### Brief
Could you return the entire listing below exactly as written?

### Records for the exercise
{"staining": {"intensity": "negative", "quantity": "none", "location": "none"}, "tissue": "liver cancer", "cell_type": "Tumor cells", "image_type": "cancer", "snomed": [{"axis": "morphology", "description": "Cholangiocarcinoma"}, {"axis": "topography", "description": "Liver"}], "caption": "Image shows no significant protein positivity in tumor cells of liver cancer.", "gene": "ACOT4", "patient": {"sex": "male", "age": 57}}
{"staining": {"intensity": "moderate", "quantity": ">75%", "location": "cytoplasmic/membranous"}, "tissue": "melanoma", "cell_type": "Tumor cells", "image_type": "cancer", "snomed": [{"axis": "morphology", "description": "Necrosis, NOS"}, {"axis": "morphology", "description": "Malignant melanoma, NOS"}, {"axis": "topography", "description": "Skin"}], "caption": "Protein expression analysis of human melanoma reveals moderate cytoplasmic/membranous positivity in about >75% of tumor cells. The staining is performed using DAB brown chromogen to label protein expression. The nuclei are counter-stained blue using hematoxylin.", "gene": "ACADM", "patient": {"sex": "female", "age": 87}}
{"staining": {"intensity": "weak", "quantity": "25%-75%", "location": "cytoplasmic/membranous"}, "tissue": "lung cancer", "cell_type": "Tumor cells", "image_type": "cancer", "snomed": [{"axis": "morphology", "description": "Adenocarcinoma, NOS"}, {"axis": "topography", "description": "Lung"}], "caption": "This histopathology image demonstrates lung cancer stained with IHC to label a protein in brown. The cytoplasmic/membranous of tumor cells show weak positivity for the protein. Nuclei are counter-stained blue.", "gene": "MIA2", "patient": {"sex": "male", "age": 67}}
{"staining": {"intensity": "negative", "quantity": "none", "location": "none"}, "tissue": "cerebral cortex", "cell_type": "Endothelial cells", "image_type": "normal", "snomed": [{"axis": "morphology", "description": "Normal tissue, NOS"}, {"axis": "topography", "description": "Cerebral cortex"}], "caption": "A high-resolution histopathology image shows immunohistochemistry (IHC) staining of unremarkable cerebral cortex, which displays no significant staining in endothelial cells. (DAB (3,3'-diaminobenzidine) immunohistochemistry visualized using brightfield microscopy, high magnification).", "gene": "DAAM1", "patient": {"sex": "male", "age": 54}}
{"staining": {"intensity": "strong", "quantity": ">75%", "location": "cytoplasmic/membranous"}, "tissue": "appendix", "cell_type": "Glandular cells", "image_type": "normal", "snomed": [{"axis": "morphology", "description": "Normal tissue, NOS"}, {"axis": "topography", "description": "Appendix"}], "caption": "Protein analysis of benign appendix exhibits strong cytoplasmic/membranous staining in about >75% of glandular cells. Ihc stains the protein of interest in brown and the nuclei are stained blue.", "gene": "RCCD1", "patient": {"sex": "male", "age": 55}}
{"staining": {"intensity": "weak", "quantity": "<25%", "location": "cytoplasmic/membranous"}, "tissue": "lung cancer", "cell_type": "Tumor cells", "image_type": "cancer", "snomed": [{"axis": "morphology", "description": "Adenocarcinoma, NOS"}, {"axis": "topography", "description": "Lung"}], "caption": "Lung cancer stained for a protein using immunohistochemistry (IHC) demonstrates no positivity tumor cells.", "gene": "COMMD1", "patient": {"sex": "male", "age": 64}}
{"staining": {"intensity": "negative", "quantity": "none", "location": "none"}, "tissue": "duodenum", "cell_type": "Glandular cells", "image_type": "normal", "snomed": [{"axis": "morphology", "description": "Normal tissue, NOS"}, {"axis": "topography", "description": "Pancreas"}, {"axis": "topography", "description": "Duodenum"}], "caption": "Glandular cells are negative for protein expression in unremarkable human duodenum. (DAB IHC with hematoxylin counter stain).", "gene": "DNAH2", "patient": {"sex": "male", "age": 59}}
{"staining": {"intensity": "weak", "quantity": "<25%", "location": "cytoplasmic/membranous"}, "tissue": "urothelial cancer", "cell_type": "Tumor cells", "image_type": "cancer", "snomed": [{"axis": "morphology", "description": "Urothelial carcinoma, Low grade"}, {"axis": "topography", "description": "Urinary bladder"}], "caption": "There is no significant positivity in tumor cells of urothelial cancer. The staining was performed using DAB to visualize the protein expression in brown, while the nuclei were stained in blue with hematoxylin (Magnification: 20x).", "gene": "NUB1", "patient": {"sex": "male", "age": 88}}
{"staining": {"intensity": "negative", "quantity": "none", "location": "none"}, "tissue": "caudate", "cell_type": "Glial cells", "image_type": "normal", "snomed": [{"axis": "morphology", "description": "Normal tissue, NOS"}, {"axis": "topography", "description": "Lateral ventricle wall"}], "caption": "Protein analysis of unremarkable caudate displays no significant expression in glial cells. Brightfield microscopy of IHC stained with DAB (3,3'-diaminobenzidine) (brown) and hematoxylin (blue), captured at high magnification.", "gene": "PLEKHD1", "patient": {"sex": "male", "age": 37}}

### Response
{"staining": {"intensity": "negative", "quantity": "none", "location": "none"}, "tissue": "liver cancer", "cell_type": "Tumor cells", "image_type": "cancer", "snomed": [{"axis": "morphology", "description": "Cholangiocarcinoma"}, {"axis": "topography", "description": "Liver"}], "caption": "Image shows no significant protein positivity in tumor cells of liver cancer.", "gene": "ACOT4", "patient": {"sex": "male", "age": 57}}
{"staining": {"intensity": "moderate", "quantity": ">75%", "location": "cytoplasmic/membranous"}, "tissue": "melanoma", "cell_type": "Tumor cells", "image_type": "cancer", "snomed": [{"axis": "morphology", "description": "Necrosis, NOS"}, {"axis": "morphology", "description": "Malignant melanoma, NOS"}, {"axis": "topography", "description": "Skin"}], "caption": "Protein expression analysis of human melanoma reveals moderate cytoplasmic/membranous positivity in about >75% of tumor cells. The staining is performed using DAB brown chromogen to label protein expression. The nuclei are counter-stained blue using hematoxylin.", "gene": "ACADM", "patient": {"sex": "female", "age": 87}}
{"staining": {"intensity": "weak", "quantity": "25%-75%", "location": "cytoplasmic/membranous"}, "tissue": "lung cancer", "cell_type": "Tumor cells", "image_type": "cancer", "snomed": [{"axis": "morphology", "description": "Adenocarcinoma, NOS"}, {"axis": "topography", "description": "Lung"}], "caption": "This histopathology image demonstrates lung cancer stained with IHC to label a protein in brown. The cytoplasmic/membranous of tumor cells show weak positivity for the protein. Nuclei are counter-stained blue.", "gene": "MIA2", "patient": {"sex": "male", "age": 67}}
{"staining": {"intensity": "negative", "quantity": "none", "location": "none"}, "tissue": "cerebral cortex", "cell_type": "Endothelial cells", "image_type": "normal", "snomed": [{"axis": "morphology", "description": "Normal tissue, NOS"}, {"axis": "topography", "description": "Cerebral cortex"}], "caption": "A high-resolution histopathology image shows immunohistochemistry (IHC) staining of unremarkable cerebral cortex, which displays no significant staining in endothelial cells. (DAB (3,3'-diaminobenzidine) immunohistochemistry visualized using brightfield microscopy, high magnification).", "gene": "DAAM1", "patient": {"sex": "male", "age": 54}}
{"staining": {"intensity": "strong", "quantity": ">75%", "location": "cytoplasmic/membranous"}, "tissue": "appendix", "cell_type": "Glandular cells", "image_type": "normal", "snomed": [{"axis": "morphology", "description": "Normal tissue, NOS"}, {"axis": "topography", "description": "Appendix"}], "caption": "Protein analysis of benign appendix exhibits strong cytoplasmic/membranous staining in about >75% of glandular cells. Ihc stains the protein of interest in brown and the nuclei are stained blue.", "gene": "RCCD1", "patient": {"sex": "male", "age": 55}}
{"staining": {"intensity": "weak", "quantity": "<25%", "location": "cytoplasmic/membranous"}, "tissue": "lung cancer", "cell_type": "Tumor cells", "image_type": "cancer", "snomed": [{"axis": "morphology", "description": "Adenocarcinoma, NOS"}, {"axis": "topography", "description": "Lung"}], "caption": "Lung cancer stained for a protein using immunohistochemistry (IHC) demonstrates no positivity tumor cells.", "gene": "COMMD1", "patient": {"sex": "male", "age": 64}}
{"staining": {"intensity": "negative", "quantity": "none", "location": "none"}, "tissue": "duodenum", "cell_type": "Glandular cells", "image_type": "normal", "snomed": [{"axis": "morphology", "description": "Normal tissue, NOS"}, {"axis": "topography", "description": "Pancreas"}, {"axis": "topography", "description": "Duodenum"}], "caption": "Glandular cells are negative for protein expression in unremarkable human duodenum. (DAB IHC with hematoxylin counter stain).", "gene": "DNAH2", "patient": {"sex": "male", "age": 59}}
{"staining": {"intensity": "weak", "quantity": "<25%", "location": "cytoplasmic/membranous"}, "tissue": "urothelial cancer", "cell_type": "Tumor cells", "image_type": "cancer", "snomed": [{"axis": "morphology", "description": "Urothelial carcinoma, Low grade"}, {"axis": "topography", "description": "Urinary bladder"}], "caption": "There is no significant positivity in tumor cells of urothelial cancer. The staining was performed using DAB to visualize the protein expression in brown, while the nuclei were stained in blue with hematoxylin (Magnification: 20x).", "gene": "NUB1", "patient": {"sex": "male", "age": 88}}
{"staining": {"intensity": "negative", "quantity": "none", "location": "none"}, "tissue": "caudate", "cell_type": "Glial cells", "image_type": "normal", "snomed": [{"axis": "morphology", "description": "Normal tissue, NOS"}, {"axis": "topography", "description": "Lateral ventricle wall"}], "caption": "Protein analysis of unremarkable caudate displays no significant expression in glial cells. Brightfield microscopy of IHC stained with DAB (3,3'-diaminobenzidine) (brown) and hematoxylin (blue), captured at high magnification.", "gene": "PLEKHD1", "patient": {"sex": "male", "age": 37}}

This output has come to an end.